■ Exercise requirements:
1. Decide whether each statement below agrees with the passage on Grimsby's church of St Mary, answering yes or no and quoting the deciding words: (a) St James was the first Grimsby parish church; (b) North St Mary's Gate became Victoria Street; (c) the church of St Mary still stood on the earliest known Grimsby town plan map.
2. Echo everything in the passage on Grimsby's church of St Mary from "Ask Great Grimsby" down to "only one survives.".
3. Carry on the passage about Grimsby's church of St Mary from the point at which it ends.

■ Reading text:
= = = =

Ask Great Grimsby residents about their Parish church and they will mention Grimsby Minster, usually referring to it as the Church of St James.  While St James church dates from at least the 1100's it wasn't the first Grimsby parish church, that honour belongs to the long gone church of St Mary.  The two churches co-existed for centuries but only one survives.

Map of Grimsby Town centre with the position of the abandoned church of St Mary
St Mary's Churchyard Grimsby - Click for a better image

Geography
St Mary's church was on the same road as St James, originally named "Bethlem Street", a reference to the Nativity.  On the splendid 1840's map image I have highlighted the church location with a red cross.  St James church can also be seen lower left.  The street names have changed with time.   North St Mary's Gate became Victoria Street.  East and West St Mary's Gate retain their names today, though in the past they have carried others.  Today Grimbarians usually refer to the road to the south as Bethlehem Street though part is still labelled as South St Mary's Gate,

Today, the churchyard of St Mary has been consumed by modern buildings, nothing but the street names remain.  Looking back to the earliest known Grimsby town plan map (circa 1600) the church had already gone with the area labelled as "The Old Churchyard".

= = = =

■ Data for review:
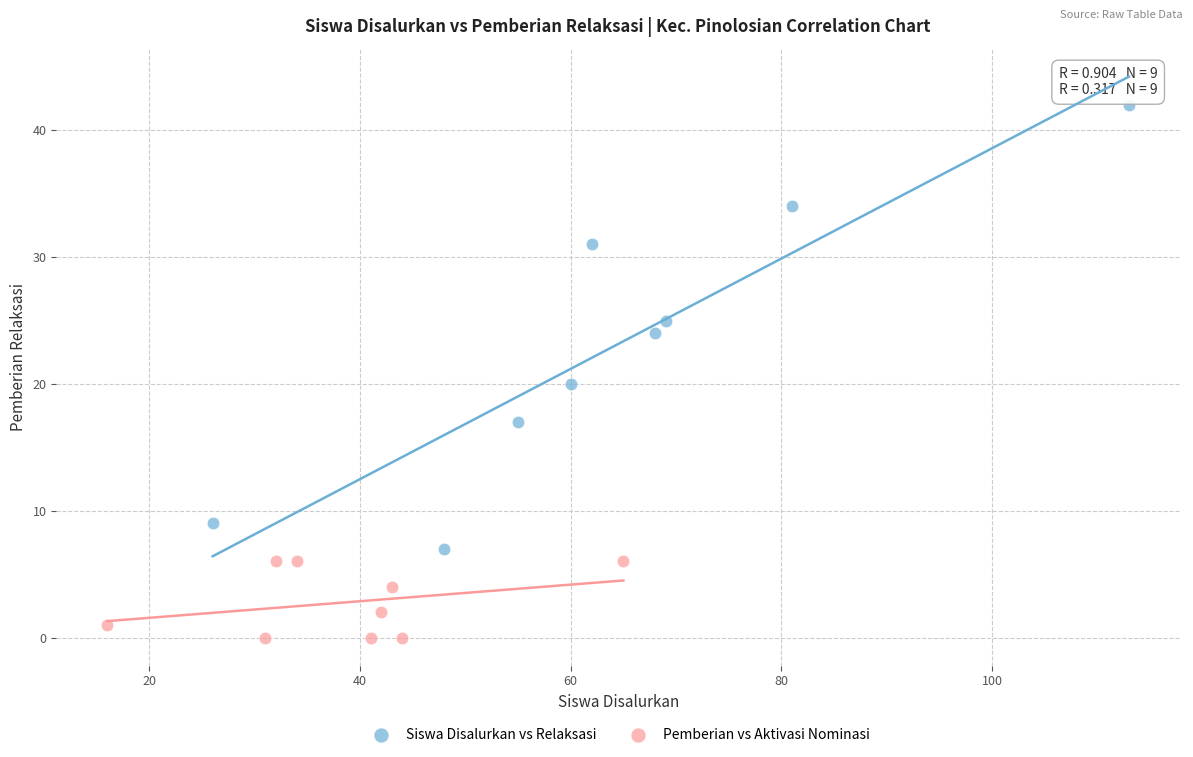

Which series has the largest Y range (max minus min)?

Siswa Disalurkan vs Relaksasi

= = = =

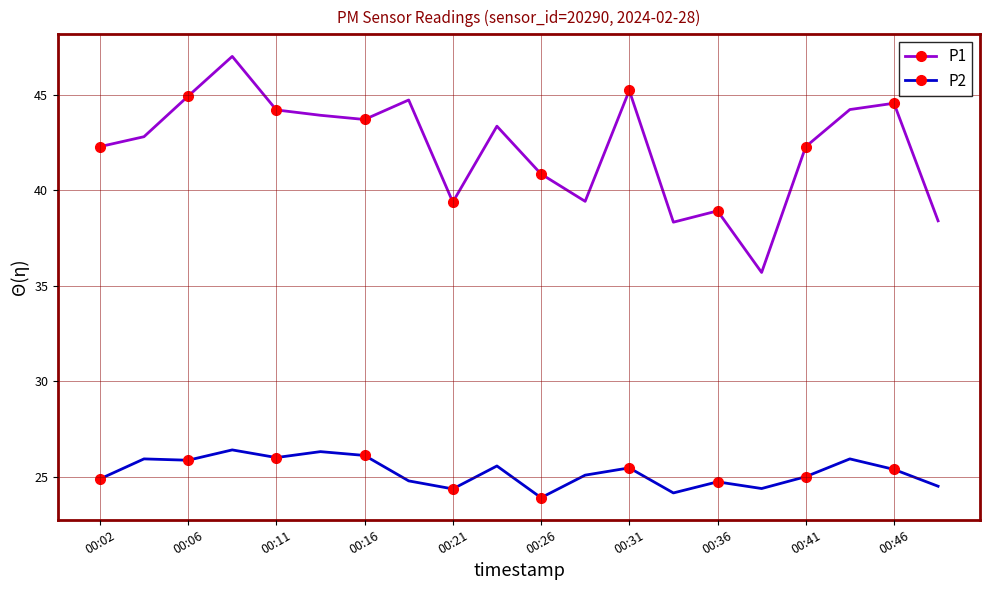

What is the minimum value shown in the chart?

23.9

= = = =

■ Answers to the tasks:
1.
(a) No: "it wasn't the first Grimsby parish church, that honour belongs to the long gone church of St Mary"
(b) Yes: "North St Mary's Gate became Victoria Street."
(c) No: "the church had already gone with the area labelled as "The Old Churchyard""

2.
Ask Great Grimsby residents about their Parish church and they will mention Grimsby Minster, usually referring to it as the Church of St James.  While St James church dates from at least the 1100's it wasn't the first Grimsby parish church, that honour belongs to the long gone church of St Mary.  The two churches co-existed for centuries but only one survives.

3.
Situated centrally and closer to the old harbour (haven) than St James, the church of St Mary is said to have been in situ since before the time of the 1086 Domesday Book.

Why were St James and St Mary built in such close proximity?   Early English churches were usually first built by local nobility, by landowners, in the hope of securing their future salvation.  Adjacent manors would each have their own church.  Religious houses, the abbots of Wellow in the case of St James, later taking over.

Written Record
There are few documentary records of St Mary's.  The Calendar of Inquisitions mentions a dispute in 1359 involving the Abbot of Wellow and concerning land near the old harbour which mentions St Mary's as a familiar local name "la hevene de Seynt Mariebrigge in Grimesby" .  

The church has been referred to as the "Mariners Church", one of few English Churches to have an associated Mariners Guild.  In 1507 the churchwardens commissioned a 'ship' to be built and to stand in the church.  The ship was used in the January 'Plough Monday' pageant in which the Guild of Seamen performed the Mystery Play "Noah’s Fludde" re-enacting the story of Noah’s Ark with the ship dragged around the streets as the play was performed.  The Rev. George Oliver in his "Ye Byrde of Gryme" described the occasion as one of some merriment with Morris Men dancing and more.  Plough Monday was celebrated at the start of the farming year throughout England but the use of a boat rather than plough is said to be peculiar to Grimsby and nearby Hull, Grimsby folk as 'farmers of the sea'.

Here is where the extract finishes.